JDA
Jurnal Dinamika Akuntansi Vol. 1, No. 2, September 2009, pp. 117-124
ISSN 2085-4277 http://journal.unnes.ac.id/index.php/jda
PENERAPAN BALANCE SCORECARD SEBAGAI TOLAK UKUR KINERJA PADA KPRI DI JAWA TENGAH Sukardi Ikhsan* Jurusan Pendidikan Ekonomi, Fakultas Ekonomi, Universitas Negeri Semarang, Indonesia Gedung C6, Kampus Sekaran, Gunungpati, Semarang, Jawa Tengah, Indonesia 50229 Diterima: 8 Mei 2009. Disetujui: 7 Juni 2009. Dipublikasikan: September 2009
Abstrak Tujuan penelitian ini adalah menerapkan penilaian kinerja berdasarkan balanced scorecard pada badan usaha Koperasi Pegawai Republik Indonesia di Jawa Tengah, mengidentifikasi kinerja secara keseluruhan badan usaha Koperasi Pegawai Republik Indonesia di Jawa Tengah berdasarkan perspektif balanced scorecard. Responden yang yang digunakan adalah pengurus dan pengawas pada 74 KPRI di 30 Kabupaten di Jawa Tengah. Hasil penelitian ini adalah perbaikan terhadap kegiatan manajemen difokuskan pada indikator-indikator baik dalam indikator hasil akhir maupun indikator proses (leading) yang memiliki gap-gap besar antara kinerja aktual dengan standar yang telah ditetapkan.

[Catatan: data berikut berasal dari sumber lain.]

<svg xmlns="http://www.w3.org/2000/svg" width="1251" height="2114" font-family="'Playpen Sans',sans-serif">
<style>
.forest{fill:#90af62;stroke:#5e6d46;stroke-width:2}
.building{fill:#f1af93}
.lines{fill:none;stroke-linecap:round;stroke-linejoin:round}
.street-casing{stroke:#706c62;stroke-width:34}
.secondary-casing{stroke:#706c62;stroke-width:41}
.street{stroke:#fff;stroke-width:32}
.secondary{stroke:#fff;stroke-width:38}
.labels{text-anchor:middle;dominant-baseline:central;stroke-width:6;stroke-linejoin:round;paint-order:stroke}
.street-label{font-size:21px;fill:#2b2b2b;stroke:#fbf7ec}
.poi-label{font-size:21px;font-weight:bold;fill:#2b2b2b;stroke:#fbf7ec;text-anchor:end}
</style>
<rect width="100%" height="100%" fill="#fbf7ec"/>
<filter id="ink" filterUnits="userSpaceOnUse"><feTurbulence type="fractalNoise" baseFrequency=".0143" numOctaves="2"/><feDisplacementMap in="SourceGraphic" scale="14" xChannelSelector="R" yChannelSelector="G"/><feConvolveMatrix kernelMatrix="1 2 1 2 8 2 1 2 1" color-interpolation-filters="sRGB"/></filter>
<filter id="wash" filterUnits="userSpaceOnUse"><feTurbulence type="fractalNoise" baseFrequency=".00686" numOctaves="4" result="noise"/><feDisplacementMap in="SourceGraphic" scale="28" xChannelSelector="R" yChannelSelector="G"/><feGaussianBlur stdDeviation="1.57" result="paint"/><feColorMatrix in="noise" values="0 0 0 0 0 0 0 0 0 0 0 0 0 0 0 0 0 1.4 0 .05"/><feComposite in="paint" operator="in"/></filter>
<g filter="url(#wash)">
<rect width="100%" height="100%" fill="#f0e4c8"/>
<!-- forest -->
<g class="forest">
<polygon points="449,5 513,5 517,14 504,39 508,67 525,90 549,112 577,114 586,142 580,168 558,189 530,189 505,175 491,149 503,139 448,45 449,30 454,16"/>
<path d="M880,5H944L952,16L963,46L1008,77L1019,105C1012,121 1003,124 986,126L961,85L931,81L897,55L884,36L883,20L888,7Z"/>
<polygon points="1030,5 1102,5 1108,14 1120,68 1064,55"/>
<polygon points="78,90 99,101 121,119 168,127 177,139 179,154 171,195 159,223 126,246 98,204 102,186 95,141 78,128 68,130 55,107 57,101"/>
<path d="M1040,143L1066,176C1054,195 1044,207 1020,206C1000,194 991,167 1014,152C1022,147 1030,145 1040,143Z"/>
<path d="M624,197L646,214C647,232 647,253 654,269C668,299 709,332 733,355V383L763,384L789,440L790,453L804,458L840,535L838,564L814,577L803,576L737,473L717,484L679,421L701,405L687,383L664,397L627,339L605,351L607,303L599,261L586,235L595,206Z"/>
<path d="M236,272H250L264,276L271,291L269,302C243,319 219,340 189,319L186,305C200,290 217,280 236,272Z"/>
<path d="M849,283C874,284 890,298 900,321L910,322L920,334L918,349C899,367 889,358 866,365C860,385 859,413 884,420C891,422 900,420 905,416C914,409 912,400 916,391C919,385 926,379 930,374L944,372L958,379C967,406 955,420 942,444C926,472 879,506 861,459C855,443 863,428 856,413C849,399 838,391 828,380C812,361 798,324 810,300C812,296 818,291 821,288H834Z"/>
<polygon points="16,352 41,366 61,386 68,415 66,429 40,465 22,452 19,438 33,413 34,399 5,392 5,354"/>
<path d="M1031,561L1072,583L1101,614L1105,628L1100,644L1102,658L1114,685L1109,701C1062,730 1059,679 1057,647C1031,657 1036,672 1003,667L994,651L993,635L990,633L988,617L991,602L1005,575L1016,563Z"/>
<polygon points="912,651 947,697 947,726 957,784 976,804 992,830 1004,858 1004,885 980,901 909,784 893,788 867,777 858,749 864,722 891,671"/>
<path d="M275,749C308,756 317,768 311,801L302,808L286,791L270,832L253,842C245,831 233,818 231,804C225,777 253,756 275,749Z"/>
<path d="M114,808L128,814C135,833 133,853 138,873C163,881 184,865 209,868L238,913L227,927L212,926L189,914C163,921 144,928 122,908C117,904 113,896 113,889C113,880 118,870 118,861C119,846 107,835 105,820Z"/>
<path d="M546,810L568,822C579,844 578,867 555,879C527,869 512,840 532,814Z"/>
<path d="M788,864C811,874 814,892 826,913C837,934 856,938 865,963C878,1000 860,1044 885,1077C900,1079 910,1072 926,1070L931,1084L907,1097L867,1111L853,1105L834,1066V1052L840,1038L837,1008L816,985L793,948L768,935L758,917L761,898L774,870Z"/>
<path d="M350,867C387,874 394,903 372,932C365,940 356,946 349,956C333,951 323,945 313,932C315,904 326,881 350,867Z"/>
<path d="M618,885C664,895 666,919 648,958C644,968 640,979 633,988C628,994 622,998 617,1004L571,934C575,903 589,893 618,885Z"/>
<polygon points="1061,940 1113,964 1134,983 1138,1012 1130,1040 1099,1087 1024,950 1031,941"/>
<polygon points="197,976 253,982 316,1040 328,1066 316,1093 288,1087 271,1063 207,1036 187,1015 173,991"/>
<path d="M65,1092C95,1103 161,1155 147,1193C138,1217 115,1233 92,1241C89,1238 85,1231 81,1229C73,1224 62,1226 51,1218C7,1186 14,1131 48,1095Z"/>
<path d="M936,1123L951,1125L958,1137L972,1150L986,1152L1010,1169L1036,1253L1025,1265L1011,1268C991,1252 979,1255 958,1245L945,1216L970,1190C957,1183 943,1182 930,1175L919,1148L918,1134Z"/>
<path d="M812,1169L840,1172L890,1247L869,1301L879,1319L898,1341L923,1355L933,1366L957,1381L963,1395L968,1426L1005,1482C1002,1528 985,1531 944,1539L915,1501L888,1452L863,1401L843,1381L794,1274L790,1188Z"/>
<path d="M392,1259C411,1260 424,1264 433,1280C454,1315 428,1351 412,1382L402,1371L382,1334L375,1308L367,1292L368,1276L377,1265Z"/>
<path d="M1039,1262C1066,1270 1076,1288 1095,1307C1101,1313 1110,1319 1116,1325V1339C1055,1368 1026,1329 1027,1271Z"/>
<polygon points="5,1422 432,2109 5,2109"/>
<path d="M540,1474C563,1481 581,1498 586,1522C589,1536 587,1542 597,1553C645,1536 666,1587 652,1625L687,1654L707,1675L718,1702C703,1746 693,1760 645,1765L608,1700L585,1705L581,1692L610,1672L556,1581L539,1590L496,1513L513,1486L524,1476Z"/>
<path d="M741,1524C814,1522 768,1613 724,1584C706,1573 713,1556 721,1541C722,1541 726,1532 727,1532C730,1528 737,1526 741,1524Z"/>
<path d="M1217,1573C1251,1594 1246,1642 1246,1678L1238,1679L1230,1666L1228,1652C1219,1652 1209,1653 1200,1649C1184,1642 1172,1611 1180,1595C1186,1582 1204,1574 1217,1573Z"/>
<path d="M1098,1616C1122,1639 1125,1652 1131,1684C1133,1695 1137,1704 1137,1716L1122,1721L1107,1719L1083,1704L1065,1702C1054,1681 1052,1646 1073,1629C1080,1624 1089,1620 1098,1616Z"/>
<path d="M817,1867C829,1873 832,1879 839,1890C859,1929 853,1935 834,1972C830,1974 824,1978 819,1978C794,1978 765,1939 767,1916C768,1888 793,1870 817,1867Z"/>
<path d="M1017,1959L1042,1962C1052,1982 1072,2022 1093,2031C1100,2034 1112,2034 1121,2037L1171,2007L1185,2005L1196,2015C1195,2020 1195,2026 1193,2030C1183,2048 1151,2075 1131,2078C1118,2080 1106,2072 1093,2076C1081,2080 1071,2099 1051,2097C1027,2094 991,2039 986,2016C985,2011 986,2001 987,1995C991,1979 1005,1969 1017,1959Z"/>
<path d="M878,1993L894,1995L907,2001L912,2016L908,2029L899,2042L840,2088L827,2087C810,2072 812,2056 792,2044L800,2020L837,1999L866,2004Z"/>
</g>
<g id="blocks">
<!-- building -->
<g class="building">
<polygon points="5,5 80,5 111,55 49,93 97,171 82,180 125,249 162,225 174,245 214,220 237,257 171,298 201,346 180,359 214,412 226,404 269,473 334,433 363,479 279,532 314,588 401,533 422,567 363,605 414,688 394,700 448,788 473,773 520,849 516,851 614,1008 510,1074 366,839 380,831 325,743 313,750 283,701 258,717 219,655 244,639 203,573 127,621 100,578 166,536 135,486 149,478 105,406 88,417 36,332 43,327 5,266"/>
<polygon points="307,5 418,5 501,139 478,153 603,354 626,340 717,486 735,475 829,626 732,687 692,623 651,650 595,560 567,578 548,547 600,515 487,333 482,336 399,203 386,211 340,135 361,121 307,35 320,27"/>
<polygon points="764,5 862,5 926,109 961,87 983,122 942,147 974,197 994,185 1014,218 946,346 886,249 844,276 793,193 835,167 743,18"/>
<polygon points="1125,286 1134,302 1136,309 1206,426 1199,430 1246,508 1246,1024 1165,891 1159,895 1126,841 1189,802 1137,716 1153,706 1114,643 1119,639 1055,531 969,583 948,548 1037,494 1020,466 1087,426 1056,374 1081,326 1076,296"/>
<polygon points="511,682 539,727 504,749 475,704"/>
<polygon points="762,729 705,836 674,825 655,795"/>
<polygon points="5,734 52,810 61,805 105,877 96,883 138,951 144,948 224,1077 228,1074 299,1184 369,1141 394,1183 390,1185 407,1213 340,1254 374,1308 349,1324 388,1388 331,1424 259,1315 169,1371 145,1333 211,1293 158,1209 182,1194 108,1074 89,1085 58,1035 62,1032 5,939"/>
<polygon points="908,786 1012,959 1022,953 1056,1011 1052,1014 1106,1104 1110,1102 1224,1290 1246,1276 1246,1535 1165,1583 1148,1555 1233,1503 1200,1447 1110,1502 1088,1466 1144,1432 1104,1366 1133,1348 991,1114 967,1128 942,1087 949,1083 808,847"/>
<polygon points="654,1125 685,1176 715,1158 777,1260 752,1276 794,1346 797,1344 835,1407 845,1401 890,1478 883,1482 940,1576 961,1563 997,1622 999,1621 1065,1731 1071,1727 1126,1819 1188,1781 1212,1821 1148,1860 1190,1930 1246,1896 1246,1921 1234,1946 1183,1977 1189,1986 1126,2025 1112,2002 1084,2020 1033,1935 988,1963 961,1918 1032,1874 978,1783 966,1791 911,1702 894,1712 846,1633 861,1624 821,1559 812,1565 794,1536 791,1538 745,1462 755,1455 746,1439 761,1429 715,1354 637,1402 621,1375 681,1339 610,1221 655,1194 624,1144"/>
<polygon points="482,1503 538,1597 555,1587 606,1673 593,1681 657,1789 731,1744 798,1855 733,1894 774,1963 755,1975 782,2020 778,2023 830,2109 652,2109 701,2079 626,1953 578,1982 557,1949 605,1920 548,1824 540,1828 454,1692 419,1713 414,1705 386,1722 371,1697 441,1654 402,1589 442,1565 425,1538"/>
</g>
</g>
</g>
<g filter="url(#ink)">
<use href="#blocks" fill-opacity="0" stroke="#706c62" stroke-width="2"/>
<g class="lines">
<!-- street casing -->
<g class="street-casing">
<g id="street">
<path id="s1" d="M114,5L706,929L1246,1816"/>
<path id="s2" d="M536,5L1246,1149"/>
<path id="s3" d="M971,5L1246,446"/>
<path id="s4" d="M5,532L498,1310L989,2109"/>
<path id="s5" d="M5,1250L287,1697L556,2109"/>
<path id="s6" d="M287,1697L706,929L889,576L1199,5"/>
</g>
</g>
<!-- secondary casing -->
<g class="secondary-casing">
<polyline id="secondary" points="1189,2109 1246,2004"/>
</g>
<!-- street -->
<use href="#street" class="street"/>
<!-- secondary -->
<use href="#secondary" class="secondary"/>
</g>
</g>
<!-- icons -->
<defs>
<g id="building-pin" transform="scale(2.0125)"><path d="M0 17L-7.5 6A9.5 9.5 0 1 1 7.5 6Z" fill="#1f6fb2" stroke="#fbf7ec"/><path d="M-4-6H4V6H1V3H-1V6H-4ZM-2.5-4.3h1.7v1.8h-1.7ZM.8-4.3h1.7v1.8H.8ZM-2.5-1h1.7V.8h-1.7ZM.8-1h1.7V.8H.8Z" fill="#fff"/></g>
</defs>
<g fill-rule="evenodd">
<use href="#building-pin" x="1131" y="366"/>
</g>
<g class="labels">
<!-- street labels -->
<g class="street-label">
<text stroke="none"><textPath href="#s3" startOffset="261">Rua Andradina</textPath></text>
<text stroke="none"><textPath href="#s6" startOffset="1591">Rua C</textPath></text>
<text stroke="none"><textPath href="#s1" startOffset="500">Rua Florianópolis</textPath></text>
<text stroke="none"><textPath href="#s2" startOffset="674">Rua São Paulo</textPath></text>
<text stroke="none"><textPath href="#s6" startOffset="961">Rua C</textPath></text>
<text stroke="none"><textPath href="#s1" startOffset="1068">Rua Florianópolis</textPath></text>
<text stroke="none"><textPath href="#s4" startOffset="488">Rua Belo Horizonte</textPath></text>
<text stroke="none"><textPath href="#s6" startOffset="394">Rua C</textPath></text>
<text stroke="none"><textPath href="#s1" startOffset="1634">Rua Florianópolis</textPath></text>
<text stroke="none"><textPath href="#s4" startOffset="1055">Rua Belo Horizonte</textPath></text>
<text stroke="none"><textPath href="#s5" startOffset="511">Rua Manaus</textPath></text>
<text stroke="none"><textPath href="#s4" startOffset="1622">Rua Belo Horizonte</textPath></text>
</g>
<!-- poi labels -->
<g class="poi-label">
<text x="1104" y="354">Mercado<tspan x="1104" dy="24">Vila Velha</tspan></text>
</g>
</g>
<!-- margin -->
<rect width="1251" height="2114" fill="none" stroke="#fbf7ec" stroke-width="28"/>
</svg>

Analisis BSC memberikan sebuah perspektif yang lebih luas bagi KPRI berhubungan dengan posisi persaingannya maupun kebijakan-kebijakan serta keputusan-keputusan strategis yang akan diambil. Abstract The objective of study is for applying the performance assesment, based on balanced scorecard in Koperasi Pegawai Republik Indonesia, Central Java and for identifying the whole performance of Koperasi Pegawai Republik Indonesia in Central Java, based on the perspective of balanced scorecard. The respondents are the staff and the supervisor in 74 KPRI in 30 Kabupatens, Central Java. The findings shows that the reparation on management activities focuses on both leading indicator and product indicator. They have great gaps between actual performance and given standard. The BSC analysis gives a wider perspective, relates to the competition position, the policies and strategic decisions for KPRI. © 2009 Universitas Negeri Semarang
Keywords: balanced scorecard; KPRI; performance assesment
Pendahuluan Pengukuran kinerja merupakan salah satu faktor yang amat penting bagi perusahaan. Pengukuran tersebut, misalnya, dapat digunakan untuk menilai keberhasilan perusahaan serta sebagai dasar penyusunan imbalan dalam perusahaan. Selama ini, pengukuran kinerja secara tradisional hanya menitikberatkan pada sisi keuangan. Kinerja keuangan yang baik saat ini kemungkinan dicapai dengan mengorbankan kepentingan-kepentingan jangka panjang perusahaan (Mutasowifin, 2002). Mengatasi kekurangan ini, ditambah dengan kenyataan bahwa aktiva perusahaan saat ini didominasi oleh intangible assets yang tak terukur, dicobalah pendekatan baru yang mengukur kinerja perusahaan dengan mempertimbangkan empat aspek atau perspektif, yakni perspektif keuangan, pelanggan, proses bisnis Sukardi Ikhsan (*) Email:
[email protected]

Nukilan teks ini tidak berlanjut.